(Text-based hardware design files)
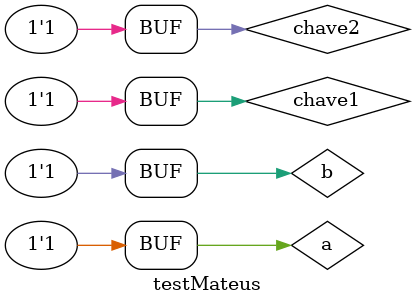
<source format=v>

module mateus(s,a,b,chave1,chave2);

output s;

input a;
input b;
input chave1;
input chave2;

wire temp01;
wire temp02;
wire temp03;
wire temp04;
wire temp05;
wire temp06;
wire temp07;
wire temp08;
wire temp09;
wire temp10;
wire temp11;
wire temp12;

assign temp01 = (~(a^b));
assign temp02 = (a^b);
assign temp03 = (~(a|b));
assign temp04 = a|b;
assign temp05 = temp01&chave1;
assign temp06 = temp03&(~chave1);
assign temp07 = temp02&chave1;
assign temp08 = temp04&(~chave1);
assign temp09 = temp05 | temp06;
assign temp10 = temp07 | temp08;
assign temp11 = temp09&chave2;
assign temp12 = temp10&(~chave2);
assign s = temp11 | temp12;

endmodule

module testMateus;

reg a;
reg b;
reg chave1;
reg chave2;

wire s;

mateus lima(s,a,b,chave1,chave2);

initial begin:main

$display ("Exemplo 0034 - Mateus Lima Batista");
$display ("Matricula : 451410");
$display ("Test LU's module ");
$display ("\n a b chave1 chave2 s");

#1 a = 0; b = 0; chave1 = 0; chave2 = 0;

$monitor("%3b\t%3b\t%3b\t%3b\t%3b",a,b,chave1,chave2,s);
#1 a = 0; b = 1; chave1 = 0; chave2 = 0;
#1 a = 1; b = 0; chave1 = 0; chave2 = 0;
#1 a = 1; b = 1; chave1 = 0; chave2 = 0;
#1 a = 0; b = 0; chave1 = 1; chave2 = 0;
#1 a = 0; b = 1; chave1 = 1; chave2 = 0;
#1 a = 1; b = 0; chave1 = 1; chave2 = 0;
#1 a = 1; b = 1; chave1 = 1; chave2 = 0;
#1 a = 0; b = 0; chave1 = 0; chave2 = 1;
#1 a = 0; b = 1; chave1 = 0; chave2 = 1;
#1 a = 1; b = 0; chave1 = 0; chave2 = 1;
#1 a = 1; b = 1; chave1 = 0; chave2 = 1;
#1 a = 0; b = 0; chave1 = 1; chave2 = 1;
#1 a = 0; b = 1; chave1 = 1; chave2 = 1;
#1 a = 1; b = 0; chave1 = 1; chave2 = 1;
#1 a = 1; b = 1; chave1 = 1; chave2 = 1;

end
endmodule

</source>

EXERCISE AIM | The result should be every line of the data, reproduced exactly, with the images removed.

TASK RESULT |
<source format=v>

module mateus(s,a,b,chave1,chave2);

output s;

input a;
input b;
input chave1;
input chave2;

wire temp01;
wire temp02;
wire temp03;
wire temp04;
wire temp05;
wire temp06;
wire temp07;
wire temp08;
wire temp09;
wire temp10;
wire temp11;
wire temp12;

assign temp01 = (~(a^b));
assign temp02 = (a^b);
assign temp03 = (~(a|b));
assign temp04 = a|b;
assign temp05 = temp01&chave1;
assign temp06 = temp03&(~chave1);
assign temp07 = temp02&chave1;
assign temp08 = temp04&(~chave1);
assign temp09 = temp05 | temp06;
assign temp10 = temp07 | temp08;
assign temp11 = temp09&chave2;
assign temp12 = temp10&(~chave2);
assign s = temp11 | temp12;

endmodule

module testMateus;

reg a;
reg b;
reg chave1;
reg chave2;

wire s;

mateus lima(s,a,b,chave1,chave2);

initial begin:main

$display ("Exemplo 0034 - Mateus Lima Batista");
$display ("Matricula : 451410");
$display ("Test LU's module ");
$display ("\n a b chave1 chave2 s");

#1 a = 0; b = 0; chave1 = 0; chave2 = 0;

$monitor("%3b\t%3b\t%3b\t%3b\t%3b",a,b,chave1,chave2,s);
#1 a = 0; b = 1; chave1 = 0; chave2 = 0;
#1 a = 1; b = 0; chave1 = 0; chave2 = 0;
#1 a = 1; b = 1; chave1 = 0; chave2 = 0;
#1 a = 0; b = 0; chave1 = 1; chave2 = 0;
#1 a = 0; b = 1; chave1 = 1; chave2 = 0;
#1 a = 1; b = 0; chave1 = 1; chave2 = 0;
#1 a = 1; b = 1; chave1 = 1; chave2 = 0;
#1 a = 0; b = 0; chave1 = 0; chave2 = 1;
#1 a = 0; b = 1; chave1 = 0; chave2 = 1;
#1 a = 1; b = 0; chave1 = 0; chave2 = 1;
#1 a = 1; b = 1; chave1 = 0; chave2 = 1;
#1 a = 0; b = 0; chave1 = 1; chave2 = 1;
#1 a = 0; b = 1; chave1 = 1; chave2 = 1;
#1 a = 1; b = 0; chave1 = 1; chave2 = 1;
#1 a = 1; b = 1; chave1 = 1; chave2 = 1;

end
endmodule

</source>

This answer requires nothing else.